◆ **YOUR INSTRUCTIONS**: In the records below, find the line containing "Archiv 2010" and the line containing "CRHJ+PHG Ciudad de". Give again exactly those lines and every line between them, omitting the pictures.

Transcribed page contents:
^^^^^^^^

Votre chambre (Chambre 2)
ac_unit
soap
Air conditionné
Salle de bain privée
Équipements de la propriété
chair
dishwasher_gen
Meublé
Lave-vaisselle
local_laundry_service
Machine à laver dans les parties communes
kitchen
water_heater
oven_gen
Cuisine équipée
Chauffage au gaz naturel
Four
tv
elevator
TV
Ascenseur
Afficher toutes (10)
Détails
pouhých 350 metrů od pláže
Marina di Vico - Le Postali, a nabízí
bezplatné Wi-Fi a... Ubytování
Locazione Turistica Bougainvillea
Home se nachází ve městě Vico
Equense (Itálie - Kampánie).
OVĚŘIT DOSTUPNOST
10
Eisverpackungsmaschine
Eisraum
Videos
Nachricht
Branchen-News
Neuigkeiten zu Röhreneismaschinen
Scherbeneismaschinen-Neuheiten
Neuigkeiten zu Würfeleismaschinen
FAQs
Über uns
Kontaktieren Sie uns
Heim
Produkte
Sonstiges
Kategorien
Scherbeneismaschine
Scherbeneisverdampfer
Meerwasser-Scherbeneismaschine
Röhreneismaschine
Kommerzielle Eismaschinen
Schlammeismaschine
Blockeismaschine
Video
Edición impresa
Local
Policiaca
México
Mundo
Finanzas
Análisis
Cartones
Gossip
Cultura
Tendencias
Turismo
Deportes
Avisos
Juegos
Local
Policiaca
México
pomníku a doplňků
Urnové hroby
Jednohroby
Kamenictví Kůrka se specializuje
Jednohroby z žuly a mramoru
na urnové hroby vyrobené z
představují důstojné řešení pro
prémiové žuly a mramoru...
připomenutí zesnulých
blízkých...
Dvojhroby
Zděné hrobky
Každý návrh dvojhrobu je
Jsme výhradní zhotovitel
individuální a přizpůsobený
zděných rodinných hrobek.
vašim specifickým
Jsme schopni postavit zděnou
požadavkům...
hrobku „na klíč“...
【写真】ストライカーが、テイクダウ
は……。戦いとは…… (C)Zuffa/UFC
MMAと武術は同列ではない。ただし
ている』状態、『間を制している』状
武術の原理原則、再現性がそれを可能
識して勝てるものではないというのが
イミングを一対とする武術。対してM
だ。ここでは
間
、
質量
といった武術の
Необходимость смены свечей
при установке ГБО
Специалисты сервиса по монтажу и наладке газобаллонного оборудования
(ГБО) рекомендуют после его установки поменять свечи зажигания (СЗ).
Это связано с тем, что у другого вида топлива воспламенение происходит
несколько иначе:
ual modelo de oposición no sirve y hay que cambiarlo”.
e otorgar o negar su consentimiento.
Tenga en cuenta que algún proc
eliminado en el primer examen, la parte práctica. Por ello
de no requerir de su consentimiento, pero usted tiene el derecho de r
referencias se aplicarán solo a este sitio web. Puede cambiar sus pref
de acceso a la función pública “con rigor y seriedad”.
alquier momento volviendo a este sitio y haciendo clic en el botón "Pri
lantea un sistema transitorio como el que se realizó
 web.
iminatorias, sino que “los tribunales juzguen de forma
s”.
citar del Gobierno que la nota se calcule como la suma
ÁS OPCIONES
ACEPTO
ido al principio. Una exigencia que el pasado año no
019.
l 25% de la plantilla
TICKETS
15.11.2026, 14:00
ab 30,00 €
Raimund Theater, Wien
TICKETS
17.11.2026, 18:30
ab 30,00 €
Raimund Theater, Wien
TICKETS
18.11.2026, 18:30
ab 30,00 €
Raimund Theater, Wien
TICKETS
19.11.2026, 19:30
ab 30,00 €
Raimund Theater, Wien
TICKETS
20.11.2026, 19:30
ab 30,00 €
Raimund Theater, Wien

^^^^^^^^

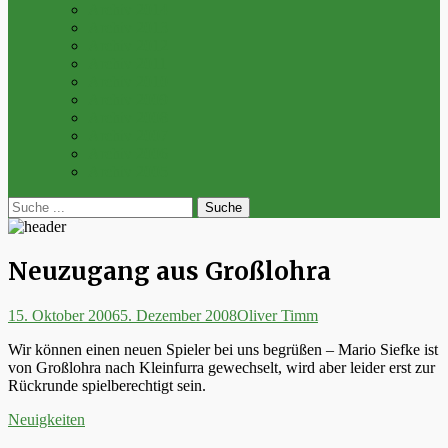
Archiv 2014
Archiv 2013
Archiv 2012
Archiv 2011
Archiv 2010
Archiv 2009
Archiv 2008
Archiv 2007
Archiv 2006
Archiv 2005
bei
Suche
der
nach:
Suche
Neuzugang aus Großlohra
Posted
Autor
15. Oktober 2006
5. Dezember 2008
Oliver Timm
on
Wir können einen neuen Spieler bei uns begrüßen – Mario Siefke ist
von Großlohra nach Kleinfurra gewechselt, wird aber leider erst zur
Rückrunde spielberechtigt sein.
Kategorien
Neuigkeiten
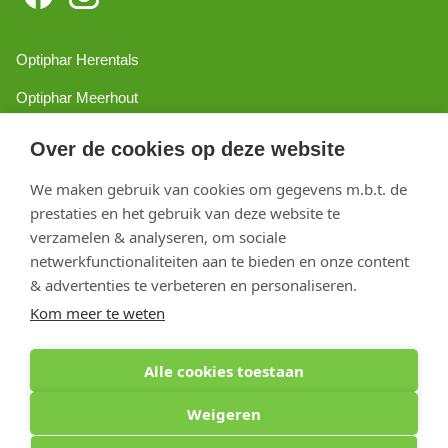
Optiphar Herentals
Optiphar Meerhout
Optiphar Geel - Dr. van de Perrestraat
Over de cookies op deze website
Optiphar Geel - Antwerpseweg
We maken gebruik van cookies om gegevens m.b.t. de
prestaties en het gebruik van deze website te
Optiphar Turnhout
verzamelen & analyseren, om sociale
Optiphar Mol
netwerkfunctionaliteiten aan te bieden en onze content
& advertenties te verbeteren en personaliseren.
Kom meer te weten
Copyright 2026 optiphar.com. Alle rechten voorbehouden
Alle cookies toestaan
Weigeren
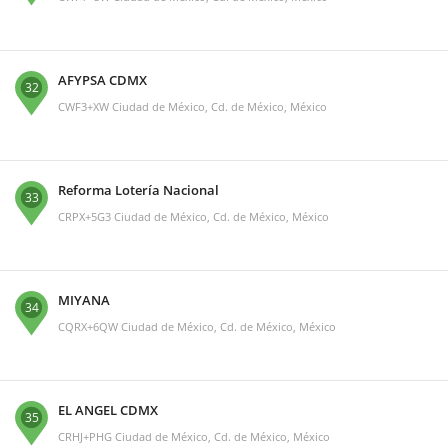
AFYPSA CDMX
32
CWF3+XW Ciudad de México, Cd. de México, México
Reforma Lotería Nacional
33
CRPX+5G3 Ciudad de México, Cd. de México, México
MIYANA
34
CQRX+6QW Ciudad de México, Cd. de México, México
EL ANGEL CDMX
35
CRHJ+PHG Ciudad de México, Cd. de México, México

^^^^^^^^

◆ **ANSWER TO THE PROBLEM**:
Archiv 2010
Archiv 2009
Archiv 2008
Archiv 2007
Archiv 2006
Archiv 2005
bei
Suche
der
nach:
Suche
Neuzugang aus Großlohra
Posted
Autor
15. Oktober 2006
5. Dezember 2008
Oliver Timm
on
Wir können einen neuen Spieler bei uns begrüßen – Mario Siefke ist
von Großlohra nach Kleinfurra gewechselt, wird aber leider erst zur
Rückrunde spielberechtigt sein.
Kategorien
Neuigkeiten
Optiphar Herentals
Optiphar Meerhout
Optiphar Geel - Dr. van de Perrestraat
Over de cookies op deze website
Optiphar Geel - Antwerpseweg
We maken gebruik van cookies om gegevens m.b.t. de
prestaties en het gebruik van deze website te
Optiphar Turnhout
verzamelen & analyseren, om sociale
Optiphar Mol
netwerkfunctionaliteiten aan te bieden en onze content
& advertenties te verbeteren en personaliseren.
Kom meer te weten
Copyright 2026 optiphar.com. Alle rechten voorbehouden
Alle cookies toestaan
Weigeren
AFYPSA CDMX
32
CWF3+XW Ciudad de México, Cd. de México, México
Reforma Lotería Nacional
33
CRPX+5G3 Ciudad de México, Cd. de México, México
MIYANA
34
CQRX+6QW Ciudad de México, Cd. de México, México
EL ANGEL CDMX
35
CRHJ+PHG Ciudad de México, Cd. de México, México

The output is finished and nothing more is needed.